WASHINGTON -- The Obama administration said it was "pleased" that Republicans and Democrats on the Hill may have temporarily averted a government shutdown by informally agreeing on a funding measure to keep operations and negotiations going until March 18.
But in an off-camera briefing on Monday morning, White House Press Secretary Jay Carney said the president and his chief economists ultimately want a longer-term budget, not a biweekly fight over a series of short-term extensions.
"What we believe is that if we keep returning to this process every few weeks, that would be bad for the economy, because it creates some uncertainty," Carney said. "We are pleased that there seems to be some progress and that we are moving in the right direction."
Carney said the White House is looking for a budget bill by March 18 that will keep the government running through Sept. 30, the end of the fiscal year. He declined, however, to discuss specific economic problems the administration foresees from repeated stopgap budget deals, or how many it considers to be too many.
"I would just say that the effect of not knowing whether or not the government will be operating can be felt in a number of different ways," he said. "I'm not predicting that will happen, I'm just saying we think it would not be a positive thing to happen to the economy."

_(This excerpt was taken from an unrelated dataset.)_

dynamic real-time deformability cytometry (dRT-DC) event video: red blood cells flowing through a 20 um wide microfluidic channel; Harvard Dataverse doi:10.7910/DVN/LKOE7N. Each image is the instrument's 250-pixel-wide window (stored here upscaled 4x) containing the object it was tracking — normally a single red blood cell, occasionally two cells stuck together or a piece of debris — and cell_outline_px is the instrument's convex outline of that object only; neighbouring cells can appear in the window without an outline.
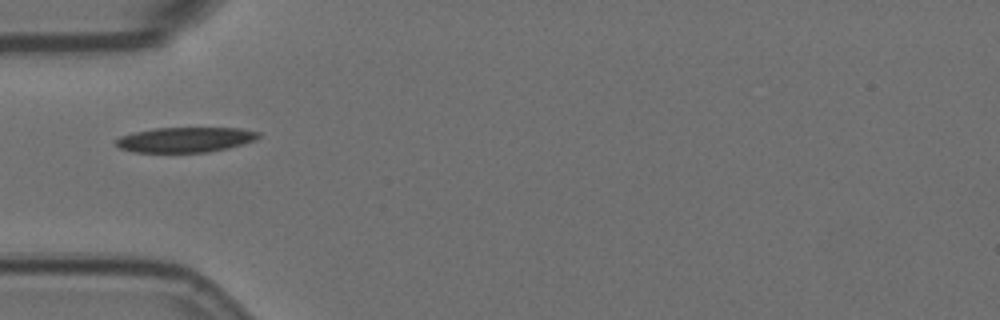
{"species": "Egyptian fruit bat (a non-hibernating species)", "species_latin": "Rousettus aegyptiacus", "temperature_condition": "room temperature", "stored_images_in_passage": 7, "camera_frame_rate_fps": 3000, "um_per_image_px": 0.085, "animal": {"sex": "female"}, "frame": {"image": 1, "passage_image": 7, "time_ms": 2.0, "image_size_px": [1000, 320], "cell_outline_px": [[260, 136], [256, 140], [228, 148], [208, 152], [136, 152], [120, 148], [116, 144], [116, 140], [120, 136], [132, 132], [152, 128], [240, 128], [260, 132]], "centroid_in_image_um": [15.76, 11.86], "position_along_channel_um": 69.2, "area_um2": 20.87}}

The White House's preemptive alarm-sounding puts a bit of a damper on the generally optimistic news coming from the Hill. With the short-term resolution, Senate Democrats and House Republicans are effectively granting themselves two more weeks to talk beyond March 4, when government funds are currently set to run out.
But the late-hour agreements and legislative incrementalism never seemed stable. And with the White House, which has been loathe to engage in the debate, pushing for a longer-term resolution, the parties will likely veer back into more hotly-contested negotiations.